# Elenco dei compiti
a – Secondo il comunicato stampa sulla cooperazione sociale, in quale serie di eventi si colloca l'iniziativa?
b – Trasformi in un elenco puntato il paragrafo del comunicato stampa sulla cooperazione sociale che inizia con "Ne parleremo con Aldo Bonomi", conservandone i dati principali.
c – Riprenda il comunicato stampa sulla cooperazione sociale dal punto in cui termina e ne scriva il seguito.

# Testo del documento
━━━━━━━━━━
COOPERARE NON È STAR SOPRA UN ALBERO_20 ottobre

COMUNICATO STAMPA

 

COOPERARE NON È STAR SOPRA UN ALBERO

La cooperazione come strumento di trasformazione sociale

 

Torino, Venerdì 20 ottobre dalle 9,00 alle 13,00

Polo del ‘900

 

 

Venerdì 20 ottobre dalle 9,00 alle 13,00 presso il Polo del ‘900 la cooperativa Educazione Progetto e le ACLI di Torino si fanno promotori, assieme ad altre cooperative sociali torinesi, di un confronto pubblico su quanto la cooperazione sociale sia uno strumento di integrazione e trasformazione sociale.

Ne parleremo con Aldo Bonomi del Consorzio AASTER, Elide Tisi Vicepresidente ANCI Piemonte, Stefano Tassinari Responsabile Nazionale ACLI Cooperazione, Impresa sociale e Terzo settore e Francesco D’Angella dello Studio APS di Milano. Il dibattito verrà introdotto da Vittorio Saraco, Presidente della Cooperativa Sociale Educazione Progetto e coordinato da Roberto Santoro, Presidente delle ACLI di Torino.

 

L’evento si colloca nel quadro di Utopica 2017, una serie di eventi promossi dalle Acli di Torino che hanno come comune denominatore il tema della partecipazione sociale e della costruzione di comunità inclusive ed aperte.
━━━━━━━━━━
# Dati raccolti
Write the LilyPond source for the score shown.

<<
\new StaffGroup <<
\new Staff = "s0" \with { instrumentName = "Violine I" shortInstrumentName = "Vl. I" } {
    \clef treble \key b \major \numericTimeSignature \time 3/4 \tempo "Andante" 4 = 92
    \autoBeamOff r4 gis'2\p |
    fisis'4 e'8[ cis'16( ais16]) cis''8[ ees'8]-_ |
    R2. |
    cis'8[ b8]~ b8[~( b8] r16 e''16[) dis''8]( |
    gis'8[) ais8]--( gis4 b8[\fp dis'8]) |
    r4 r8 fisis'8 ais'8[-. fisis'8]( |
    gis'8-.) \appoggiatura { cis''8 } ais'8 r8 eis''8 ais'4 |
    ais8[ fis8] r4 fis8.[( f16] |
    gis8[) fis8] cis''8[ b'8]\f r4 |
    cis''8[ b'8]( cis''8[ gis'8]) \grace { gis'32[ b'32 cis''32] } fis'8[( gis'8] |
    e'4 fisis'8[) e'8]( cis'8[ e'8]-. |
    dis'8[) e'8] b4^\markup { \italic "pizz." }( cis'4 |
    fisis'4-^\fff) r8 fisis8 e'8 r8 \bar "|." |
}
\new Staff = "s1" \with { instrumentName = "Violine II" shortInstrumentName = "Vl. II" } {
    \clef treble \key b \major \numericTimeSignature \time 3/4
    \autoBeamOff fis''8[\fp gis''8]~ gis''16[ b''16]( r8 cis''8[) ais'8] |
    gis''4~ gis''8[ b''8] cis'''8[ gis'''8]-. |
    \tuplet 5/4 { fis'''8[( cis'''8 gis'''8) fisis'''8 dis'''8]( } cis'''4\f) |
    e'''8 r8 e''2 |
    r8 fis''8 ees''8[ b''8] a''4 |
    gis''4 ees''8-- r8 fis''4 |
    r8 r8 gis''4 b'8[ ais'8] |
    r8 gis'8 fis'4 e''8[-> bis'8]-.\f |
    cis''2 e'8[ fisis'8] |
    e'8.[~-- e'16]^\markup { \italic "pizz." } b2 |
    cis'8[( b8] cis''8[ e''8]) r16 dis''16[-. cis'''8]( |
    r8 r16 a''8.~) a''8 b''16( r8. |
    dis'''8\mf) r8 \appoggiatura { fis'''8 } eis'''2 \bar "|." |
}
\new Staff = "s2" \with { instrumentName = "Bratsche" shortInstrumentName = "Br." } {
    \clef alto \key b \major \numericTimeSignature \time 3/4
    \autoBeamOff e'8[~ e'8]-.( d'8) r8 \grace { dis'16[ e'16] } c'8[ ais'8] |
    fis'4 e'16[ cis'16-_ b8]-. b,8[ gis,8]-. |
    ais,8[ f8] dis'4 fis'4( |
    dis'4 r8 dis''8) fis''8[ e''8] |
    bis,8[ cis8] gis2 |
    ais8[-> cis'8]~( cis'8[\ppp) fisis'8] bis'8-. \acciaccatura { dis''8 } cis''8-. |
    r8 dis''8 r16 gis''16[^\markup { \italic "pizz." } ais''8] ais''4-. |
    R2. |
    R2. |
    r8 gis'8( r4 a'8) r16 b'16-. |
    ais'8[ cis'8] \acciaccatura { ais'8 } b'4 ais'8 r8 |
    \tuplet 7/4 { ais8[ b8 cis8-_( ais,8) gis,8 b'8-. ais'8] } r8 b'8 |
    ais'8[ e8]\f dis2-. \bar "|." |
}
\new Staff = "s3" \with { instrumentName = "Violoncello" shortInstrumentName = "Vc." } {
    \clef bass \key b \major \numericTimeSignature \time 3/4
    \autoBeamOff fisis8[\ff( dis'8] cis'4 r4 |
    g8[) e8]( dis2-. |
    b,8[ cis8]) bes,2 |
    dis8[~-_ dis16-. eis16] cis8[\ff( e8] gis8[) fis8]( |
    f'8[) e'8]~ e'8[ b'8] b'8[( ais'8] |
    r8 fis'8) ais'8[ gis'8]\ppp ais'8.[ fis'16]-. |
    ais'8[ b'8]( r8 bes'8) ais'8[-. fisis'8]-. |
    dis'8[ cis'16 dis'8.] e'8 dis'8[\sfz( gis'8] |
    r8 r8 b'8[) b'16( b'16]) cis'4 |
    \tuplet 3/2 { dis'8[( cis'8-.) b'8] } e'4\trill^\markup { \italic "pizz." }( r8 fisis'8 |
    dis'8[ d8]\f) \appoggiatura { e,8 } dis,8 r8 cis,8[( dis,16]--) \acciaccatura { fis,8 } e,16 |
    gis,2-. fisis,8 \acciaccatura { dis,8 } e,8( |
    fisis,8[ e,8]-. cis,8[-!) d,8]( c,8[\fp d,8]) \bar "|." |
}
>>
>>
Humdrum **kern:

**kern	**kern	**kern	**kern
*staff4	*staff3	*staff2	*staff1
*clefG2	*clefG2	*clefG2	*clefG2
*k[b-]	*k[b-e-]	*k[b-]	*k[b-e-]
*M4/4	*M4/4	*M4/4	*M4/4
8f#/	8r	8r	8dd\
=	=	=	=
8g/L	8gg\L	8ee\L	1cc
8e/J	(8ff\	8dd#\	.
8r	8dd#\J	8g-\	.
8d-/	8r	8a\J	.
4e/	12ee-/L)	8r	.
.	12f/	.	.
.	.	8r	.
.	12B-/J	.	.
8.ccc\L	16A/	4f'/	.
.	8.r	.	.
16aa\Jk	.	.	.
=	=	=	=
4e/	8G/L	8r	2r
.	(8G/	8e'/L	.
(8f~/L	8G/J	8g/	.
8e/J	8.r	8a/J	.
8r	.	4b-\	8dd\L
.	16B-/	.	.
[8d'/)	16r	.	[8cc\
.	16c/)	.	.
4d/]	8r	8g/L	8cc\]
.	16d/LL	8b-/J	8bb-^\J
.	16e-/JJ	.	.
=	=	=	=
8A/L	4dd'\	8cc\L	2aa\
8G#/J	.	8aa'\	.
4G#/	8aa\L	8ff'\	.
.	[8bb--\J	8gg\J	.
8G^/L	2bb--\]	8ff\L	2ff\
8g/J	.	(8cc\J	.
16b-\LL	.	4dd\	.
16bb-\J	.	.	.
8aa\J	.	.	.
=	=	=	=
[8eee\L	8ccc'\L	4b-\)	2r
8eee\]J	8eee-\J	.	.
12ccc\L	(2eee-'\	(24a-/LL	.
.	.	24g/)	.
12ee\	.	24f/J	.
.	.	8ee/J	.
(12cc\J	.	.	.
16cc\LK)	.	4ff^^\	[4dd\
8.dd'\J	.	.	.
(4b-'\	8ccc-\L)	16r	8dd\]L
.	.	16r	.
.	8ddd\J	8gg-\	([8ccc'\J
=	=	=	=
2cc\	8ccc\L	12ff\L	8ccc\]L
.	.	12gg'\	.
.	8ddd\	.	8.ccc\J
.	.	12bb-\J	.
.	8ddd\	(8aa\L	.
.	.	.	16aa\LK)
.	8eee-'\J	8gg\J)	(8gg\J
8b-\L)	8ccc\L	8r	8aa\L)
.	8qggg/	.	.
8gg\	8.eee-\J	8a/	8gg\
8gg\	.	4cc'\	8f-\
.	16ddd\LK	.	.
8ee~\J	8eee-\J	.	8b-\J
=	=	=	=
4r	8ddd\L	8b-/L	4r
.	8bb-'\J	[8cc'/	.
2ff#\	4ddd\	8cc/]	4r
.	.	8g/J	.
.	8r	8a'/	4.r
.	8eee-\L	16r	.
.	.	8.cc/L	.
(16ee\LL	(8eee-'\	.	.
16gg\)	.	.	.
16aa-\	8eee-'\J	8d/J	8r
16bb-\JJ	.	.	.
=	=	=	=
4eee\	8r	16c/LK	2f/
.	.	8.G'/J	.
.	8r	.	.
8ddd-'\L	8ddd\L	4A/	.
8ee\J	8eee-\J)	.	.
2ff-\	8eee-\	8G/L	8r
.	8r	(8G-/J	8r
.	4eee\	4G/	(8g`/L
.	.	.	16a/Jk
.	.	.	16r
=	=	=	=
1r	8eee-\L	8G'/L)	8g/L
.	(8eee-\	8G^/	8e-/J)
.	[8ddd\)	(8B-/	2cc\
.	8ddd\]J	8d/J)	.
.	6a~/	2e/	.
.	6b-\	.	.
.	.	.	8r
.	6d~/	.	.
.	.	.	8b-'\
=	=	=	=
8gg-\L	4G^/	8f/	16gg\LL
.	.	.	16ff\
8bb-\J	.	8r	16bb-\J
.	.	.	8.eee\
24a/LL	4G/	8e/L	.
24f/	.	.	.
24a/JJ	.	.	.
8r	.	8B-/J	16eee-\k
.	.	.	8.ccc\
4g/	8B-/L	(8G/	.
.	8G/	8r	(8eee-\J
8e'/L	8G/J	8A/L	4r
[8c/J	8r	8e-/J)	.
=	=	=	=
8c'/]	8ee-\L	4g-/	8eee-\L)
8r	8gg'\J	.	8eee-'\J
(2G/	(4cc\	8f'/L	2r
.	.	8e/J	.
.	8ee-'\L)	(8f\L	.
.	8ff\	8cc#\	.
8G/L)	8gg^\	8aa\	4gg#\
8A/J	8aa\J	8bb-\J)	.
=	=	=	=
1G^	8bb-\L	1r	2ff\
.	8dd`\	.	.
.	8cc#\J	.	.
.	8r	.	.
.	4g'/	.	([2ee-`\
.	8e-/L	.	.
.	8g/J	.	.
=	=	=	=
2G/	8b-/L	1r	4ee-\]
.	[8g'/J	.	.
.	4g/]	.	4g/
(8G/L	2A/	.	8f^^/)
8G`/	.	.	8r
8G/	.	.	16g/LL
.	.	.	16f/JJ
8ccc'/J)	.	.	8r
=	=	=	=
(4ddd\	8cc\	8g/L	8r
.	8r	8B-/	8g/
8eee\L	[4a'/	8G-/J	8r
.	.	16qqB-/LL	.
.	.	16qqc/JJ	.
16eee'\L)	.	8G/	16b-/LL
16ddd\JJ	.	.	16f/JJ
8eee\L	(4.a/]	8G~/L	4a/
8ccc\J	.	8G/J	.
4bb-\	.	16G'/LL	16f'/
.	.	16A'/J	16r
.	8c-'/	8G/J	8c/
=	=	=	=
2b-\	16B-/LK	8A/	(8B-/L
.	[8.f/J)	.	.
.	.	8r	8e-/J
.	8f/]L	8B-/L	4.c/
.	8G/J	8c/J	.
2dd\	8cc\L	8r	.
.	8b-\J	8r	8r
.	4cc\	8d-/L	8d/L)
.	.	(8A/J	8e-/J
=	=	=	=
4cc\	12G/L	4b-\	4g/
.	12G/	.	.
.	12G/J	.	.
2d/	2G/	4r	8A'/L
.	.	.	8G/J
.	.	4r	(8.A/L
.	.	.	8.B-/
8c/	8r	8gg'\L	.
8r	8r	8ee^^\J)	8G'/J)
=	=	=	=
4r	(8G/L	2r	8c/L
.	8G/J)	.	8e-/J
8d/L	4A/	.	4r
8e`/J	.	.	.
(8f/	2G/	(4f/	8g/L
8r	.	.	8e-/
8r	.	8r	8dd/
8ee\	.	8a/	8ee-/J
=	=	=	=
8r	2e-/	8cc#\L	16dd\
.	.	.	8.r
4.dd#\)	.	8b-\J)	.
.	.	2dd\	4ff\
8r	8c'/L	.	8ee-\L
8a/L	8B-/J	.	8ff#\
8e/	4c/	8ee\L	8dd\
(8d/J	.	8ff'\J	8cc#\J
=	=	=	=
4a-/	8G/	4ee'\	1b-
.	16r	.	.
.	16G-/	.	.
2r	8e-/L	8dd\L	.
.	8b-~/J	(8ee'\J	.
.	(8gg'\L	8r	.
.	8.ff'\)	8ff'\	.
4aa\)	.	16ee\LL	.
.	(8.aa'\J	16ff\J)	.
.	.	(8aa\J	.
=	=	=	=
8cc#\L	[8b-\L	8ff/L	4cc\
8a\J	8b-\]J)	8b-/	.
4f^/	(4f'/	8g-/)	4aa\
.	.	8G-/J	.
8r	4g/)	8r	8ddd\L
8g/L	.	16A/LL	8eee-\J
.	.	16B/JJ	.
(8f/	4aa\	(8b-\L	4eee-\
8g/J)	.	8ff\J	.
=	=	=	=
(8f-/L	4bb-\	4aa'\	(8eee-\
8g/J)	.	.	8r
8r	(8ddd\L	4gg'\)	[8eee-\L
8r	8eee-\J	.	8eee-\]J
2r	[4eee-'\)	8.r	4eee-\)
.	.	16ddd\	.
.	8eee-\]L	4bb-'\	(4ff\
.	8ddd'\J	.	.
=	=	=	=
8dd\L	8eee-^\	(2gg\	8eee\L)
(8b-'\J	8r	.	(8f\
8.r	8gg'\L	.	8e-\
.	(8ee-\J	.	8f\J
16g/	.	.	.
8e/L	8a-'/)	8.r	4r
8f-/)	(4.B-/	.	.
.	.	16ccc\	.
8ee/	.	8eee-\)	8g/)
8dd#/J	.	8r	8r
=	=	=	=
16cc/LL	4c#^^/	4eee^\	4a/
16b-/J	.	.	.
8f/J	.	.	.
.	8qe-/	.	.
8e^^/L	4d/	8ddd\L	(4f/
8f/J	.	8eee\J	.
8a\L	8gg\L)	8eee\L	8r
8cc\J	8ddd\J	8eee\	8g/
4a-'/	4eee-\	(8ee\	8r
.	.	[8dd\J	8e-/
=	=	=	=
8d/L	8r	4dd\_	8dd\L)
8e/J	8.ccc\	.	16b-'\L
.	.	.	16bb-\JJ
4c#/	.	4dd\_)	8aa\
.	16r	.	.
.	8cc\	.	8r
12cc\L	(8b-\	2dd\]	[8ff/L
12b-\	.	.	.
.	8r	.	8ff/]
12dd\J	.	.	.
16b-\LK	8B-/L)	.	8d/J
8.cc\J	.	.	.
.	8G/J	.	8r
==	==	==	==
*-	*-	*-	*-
━━━━━━━━━━
# Risposte ai quesiti
a – Nel quadro di Utopica 2017, una serie di eventi promossi dalle Acli di Torino.

b –
- Relatori: Aldo Bonomi (Consorzio AASTER); Elide Tisi (Vicepresidente ANCI Piemonte); Stefano Tassinari (Responsabile Nazionale ACLI Cooperazione, Impresa sociale e Terzo settore); Francesco D'Angella (Studio APS di Milano)
- Introduzione del dibattito: Vittorio Saraco, Presidente della Cooperativa Sociale Educazione Progetto
- Coordinamento: Roberto Santoro, Presidente delle ACLI di Torino

c –
I temi del convegno verranno ripresi nel pomeriggio presso la Sala Ecumene delle ACLI di Torino, dove le cooperative interessate potranno confrontarsi su percorsi comuni per favorire la partecipazione dei soci alla vita delle imprese.

Nel corso delle due sessioni del mattino e del pomeriggio verranno affrontate in particolare le seguenti questioni: la cooperazione sociale è ancora uno strumento di trasformazione sociale? I soci delle cooperative si sentono parte di un disegno di cambiamento individuale e collettivo? Quanto le cooperative sono una palestra di partecipazione non solo alla vita dell’impresa, ma anche alla società nel suo complesso? Come, in un tempo di crisi, lo spirito originario della cooperazione sociale può essere reinterpretato e rilanciato?

Ogni giorno decine di cooperative, decine di migliaia di cooperatori partecipano, lavorano e si impegnano non solo per rendere efficaci ed efficienti tanti servizi essenziali, ma anche per costruire un migliore modello di società, più partecipato, più a misura d’uomo. Ma non si tratta di un modo di essere e lavorare ormai dato per acquisito: non basta la forma cooperativa a garantire una sostanza produttiva e sociale diversa.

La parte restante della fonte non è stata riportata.